Why focus on open source in public transit?
People doing analytics in public transit are active in developing open data standards (like GTFS, GTFS-RT, and TIDES). These open data sources are complex—they cover schedules that change from week to week, buses moving in realtime, and passenger events. As people like me work more and more on open source tools, we start to lose touch with data analysis in realistic, complex settings. Working on open source transit data is an opportunity for me to ensure my open source tooling work helps people solve real, complex problems.
An inspiration for this angle is the book R for Data Science, which uses realistic datasets—like NYC flights data—to teach data analysis using an ecosystem of packages called the Tidyverse. The Tidyverse packages have dozens of example datasets, and I think this focus on working through examples is part of what made their design so great.
A few years ago, I worked with the Cal-ITP project to build out a warehouse for their GTFS schedule and realtime data. This left a profound impression on me: transit data is perfect for educating on data analyses in R and Python, as well as analytics engineering with tools like dbt or sqlmesh. Many analysts in public transit are querying warehouses, which opens up interesting use-cases with tools like dbplyr (in R) and ibis (in Python).

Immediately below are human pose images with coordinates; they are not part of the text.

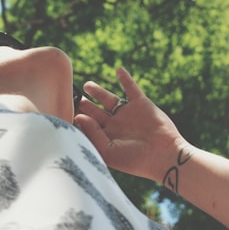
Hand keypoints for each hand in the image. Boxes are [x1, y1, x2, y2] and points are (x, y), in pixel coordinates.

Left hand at [73, 67, 189, 182]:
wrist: (163, 155)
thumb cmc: (134, 159)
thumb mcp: (108, 150)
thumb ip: (92, 133)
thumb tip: (79, 117)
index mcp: (106, 137)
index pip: (88, 125)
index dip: (78, 118)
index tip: (65, 111)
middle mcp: (116, 125)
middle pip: (96, 111)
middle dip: (84, 104)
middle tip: (72, 96)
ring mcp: (128, 114)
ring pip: (110, 99)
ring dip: (98, 91)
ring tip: (86, 85)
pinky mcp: (141, 104)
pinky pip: (131, 88)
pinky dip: (125, 78)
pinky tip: (118, 70)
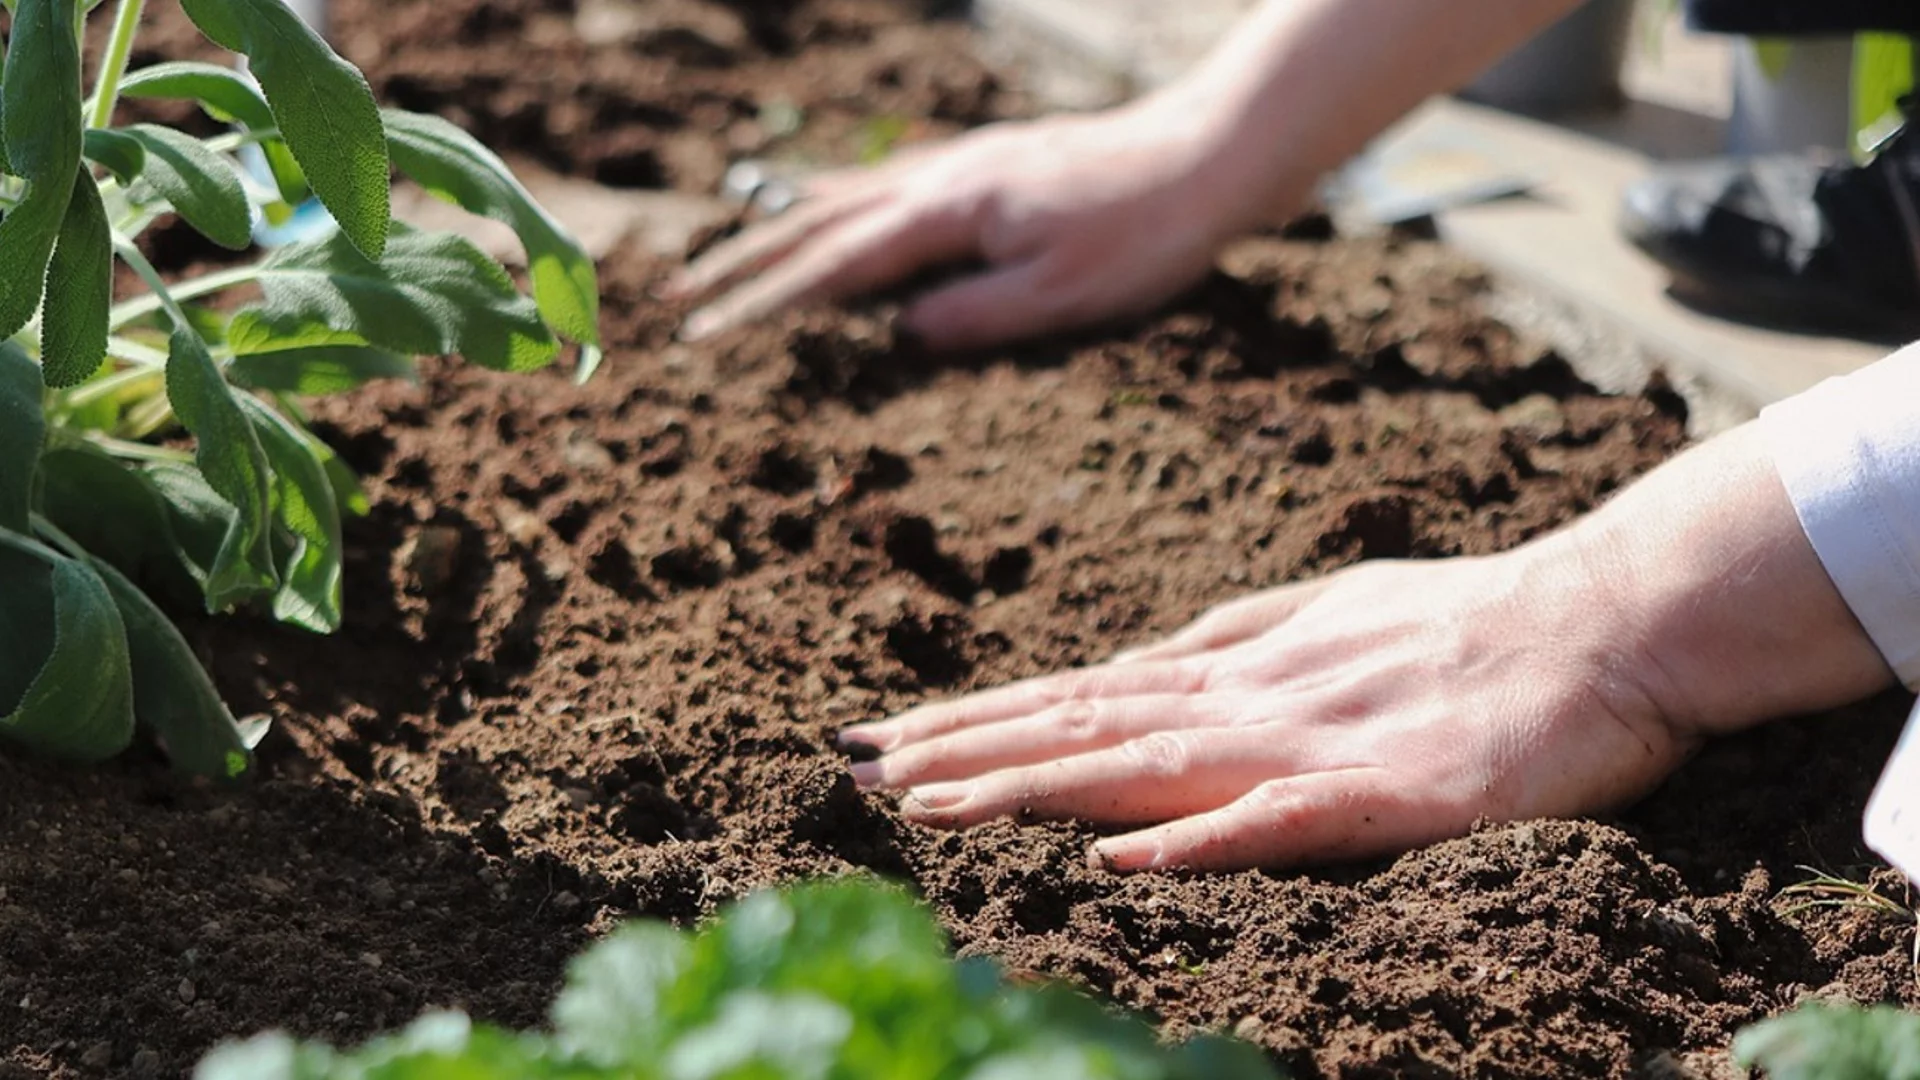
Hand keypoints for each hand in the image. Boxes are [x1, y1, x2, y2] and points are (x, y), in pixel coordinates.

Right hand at [665, 100, 1275, 349]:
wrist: (1209, 153)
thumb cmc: (1146, 233)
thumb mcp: (1063, 295)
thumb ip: (973, 316)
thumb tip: (898, 337)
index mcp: (950, 214)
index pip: (833, 266)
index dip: (763, 303)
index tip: (704, 333)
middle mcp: (942, 179)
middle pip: (817, 223)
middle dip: (742, 263)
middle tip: (676, 296)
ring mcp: (962, 164)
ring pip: (846, 195)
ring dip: (778, 229)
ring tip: (727, 254)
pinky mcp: (987, 164)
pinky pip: (886, 181)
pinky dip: (837, 199)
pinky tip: (829, 205)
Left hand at [840, 546, 1692, 872]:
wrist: (1606, 622)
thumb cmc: (1468, 621)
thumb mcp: (1326, 616)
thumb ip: (1232, 640)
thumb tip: (1139, 660)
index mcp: (1236, 668)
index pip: (1078, 696)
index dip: (975, 718)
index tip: (881, 738)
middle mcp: (1251, 699)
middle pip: (1083, 726)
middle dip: (964, 749)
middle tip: (854, 769)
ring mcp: (1315, 743)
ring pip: (1147, 765)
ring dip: (1032, 784)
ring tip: (929, 804)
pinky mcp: (1391, 794)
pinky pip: (1281, 819)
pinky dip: (1196, 838)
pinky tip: (1119, 857)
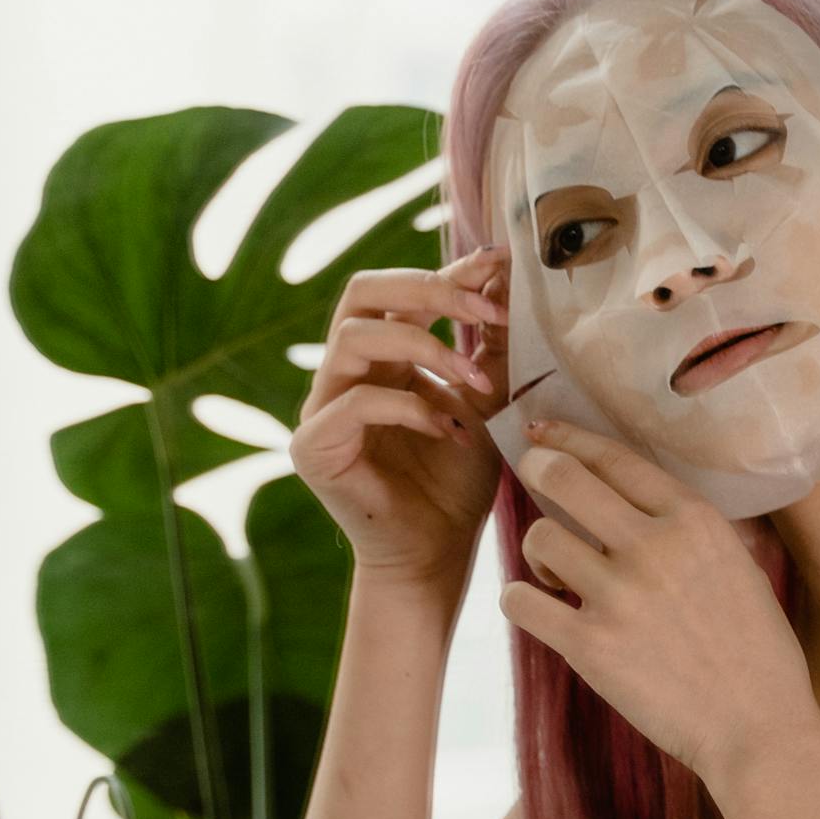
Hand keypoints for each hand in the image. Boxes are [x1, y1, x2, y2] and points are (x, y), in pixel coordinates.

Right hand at [289, 245, 509, 589]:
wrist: (436, 554)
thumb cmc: (455, 482)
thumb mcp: (485, 402)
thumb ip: (490, 346)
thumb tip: (505, 277)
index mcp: (383, 356)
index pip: (403, 292)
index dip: (451, 271)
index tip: (501, 264)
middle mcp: (346, 373)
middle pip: (363, 292)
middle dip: (428, 289)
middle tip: (483, 309)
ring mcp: (323, 407)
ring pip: (353, 337)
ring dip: (424, 346)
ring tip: (472, 376)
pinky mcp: (314, 446)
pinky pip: (354, 403)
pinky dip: (408, 407)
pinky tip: (447, 429)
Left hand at [501, 418, 819, 788]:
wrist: (758, 729)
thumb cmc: (756, 653)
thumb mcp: (739, 568)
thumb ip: (689, 531)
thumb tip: (638, 503)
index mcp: (695, 521)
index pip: (616, 458)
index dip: (570, 436)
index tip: (543, 430)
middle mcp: (654, 547)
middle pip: (564, 478)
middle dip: (537, 468)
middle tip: (530, 473)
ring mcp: (618, 595)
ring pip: (539, 537)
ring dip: (538, 551)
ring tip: (556, 574)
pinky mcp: (589, 646)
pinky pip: (521, 601)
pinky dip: (521, 600)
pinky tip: (539, 607)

Our 2022 Annual Posit Table Contest received the most incredible entry—an interactive table of Amtrak routes. The table uses the library reactable in R (which we recently ported to Python!).
Our 2024 contest saw a great set of transit tables submitted by Tiffany Ku at CalTrans (submission, github repo). The submission showed service patterns using stop times binned by hour. It produced these for all California operators!

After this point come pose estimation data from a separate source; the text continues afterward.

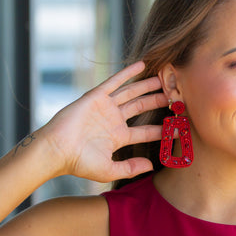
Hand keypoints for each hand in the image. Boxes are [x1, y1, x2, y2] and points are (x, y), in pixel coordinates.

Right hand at [42, 61, 167, 181]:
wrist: (56, 150)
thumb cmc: (79, 163)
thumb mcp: (109, 170)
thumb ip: (131, 168)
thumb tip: (151, 166)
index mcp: (118, 137)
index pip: (146, 131)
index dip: (162, 129)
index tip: (179, 126)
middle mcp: (113, 120)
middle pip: (141, 107)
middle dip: (157, 101)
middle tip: (175, 95)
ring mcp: (105, 107)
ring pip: (131, 93)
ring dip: (147, 86)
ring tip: (163, 78)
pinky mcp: (96, 97)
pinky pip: (115, 81)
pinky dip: (128, 73)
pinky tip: (142, 65)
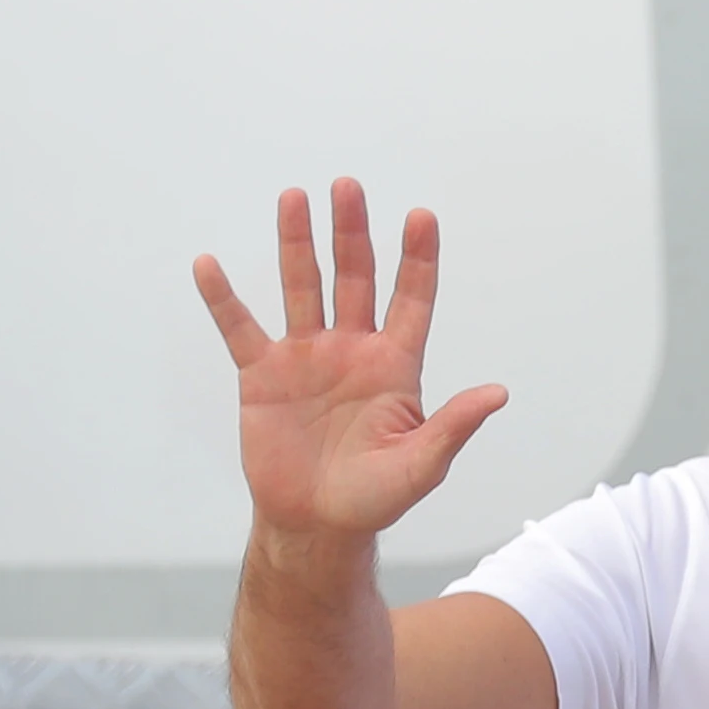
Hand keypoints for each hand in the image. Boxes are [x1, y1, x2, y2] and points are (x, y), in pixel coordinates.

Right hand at [196, 181, 507, 544]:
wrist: (317, 523)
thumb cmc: (376, 498)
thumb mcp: (422, 464)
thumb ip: (454, 426)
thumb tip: (499, 393)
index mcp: (395, 366)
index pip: (411, 300)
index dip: (417, 259)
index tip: (422, 216)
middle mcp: (352, 350)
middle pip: (355, 279)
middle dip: (352, 234)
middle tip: (348, 186)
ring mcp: (306, 358)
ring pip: (302, 288)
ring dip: (297, 244)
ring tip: (294, 197)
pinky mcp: (262, 375)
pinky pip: (240, 329)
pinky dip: (223, 299)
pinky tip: (209, 265)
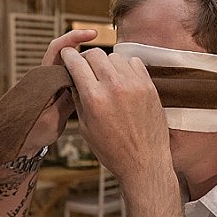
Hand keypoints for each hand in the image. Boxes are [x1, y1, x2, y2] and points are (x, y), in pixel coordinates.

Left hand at [19, 30, 96, 154]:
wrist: (21, 145)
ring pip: (74, 68)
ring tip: (108, 73)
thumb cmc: (31, 134)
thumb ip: (65, 101)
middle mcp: (47, 78)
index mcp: (41, 79)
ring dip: (89, 66)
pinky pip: (76, 80)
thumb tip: (80, 85)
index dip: (73, 38)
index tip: (91, 35)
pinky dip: (88, 78)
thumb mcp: (52, 119)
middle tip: (106, 60)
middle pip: (68, 55)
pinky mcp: (60, 94)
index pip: (57, 49)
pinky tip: (102, 84)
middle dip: (87, 52)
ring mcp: (53, 85)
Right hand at [60, 47, 172, 183]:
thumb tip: (74, 79)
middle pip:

Here is the reasoning given behind the table:
We can see what service patterns look like across operators by hour of the day. In one table, we can quickly see a summary snapshot of what this service pattern is and see the type of riders the operator typically serves. Here’s the same chart made in a paper about for transit in Calgary, Canada.
What are you hoping to contribute?
I’m hoping to focus on two things:
Workshops to support R and Python analyst teams (and help me appreciate their needs).
Collaboration on creating open source tools and guides for analyzing transit data.
Workshops
Beyond my obvious potential involvement as a table fanatic, I’m really interested in making the daily lives of R and Python users at public transit agencies easier.
Workshops on R. Think Tidyverse, Shiny, Quarto, querying warehouses.
Workshops on Python. Let’s say Polars, Quarto, publishing notebooks, Great Tables, dashboards.
Analytics engineering. How to get analysts to use your data models 😓.
I’m open to whatever topics seem most useful, even if they aren’t in the list above.
Scheduling a workshop
If you’re a public transit agency, reach out on linkedin or bluesky, and I will send my calendly for scheduling.
Collaboration
I’m interested in understanding major challenges analytics teams working on public transit face, and the kind of strategic and tooling support they’d most benefit from. If you’re working on analytics in public transit, I would love to hear about what you’re working on, and the tools you use most.
One topic I’ve discussed with a few agencies is ghost buses, which is when a bus is scheduled but never shows up. This is an interesting analysis because it combines GTFS schedule data with GTFS-RT realtime bus data.
Another is passenger events (e.g. people tapping on or off a bus). This data is challenging because different vendors data record and deliver this data in different ways. This can make it hard for analysts across agencies to discuss analyses—every analysis is different in its own way.
In summary
Analytics in public transit is a really neat, impactful area—with an active community working on open source data standards and tooling. As a data science tool builder on the open source team at Posit, PBC, my mission is to create value and give it away to teams using Python or R for code first data science. I’d love to support open source work in public transit however is most useful.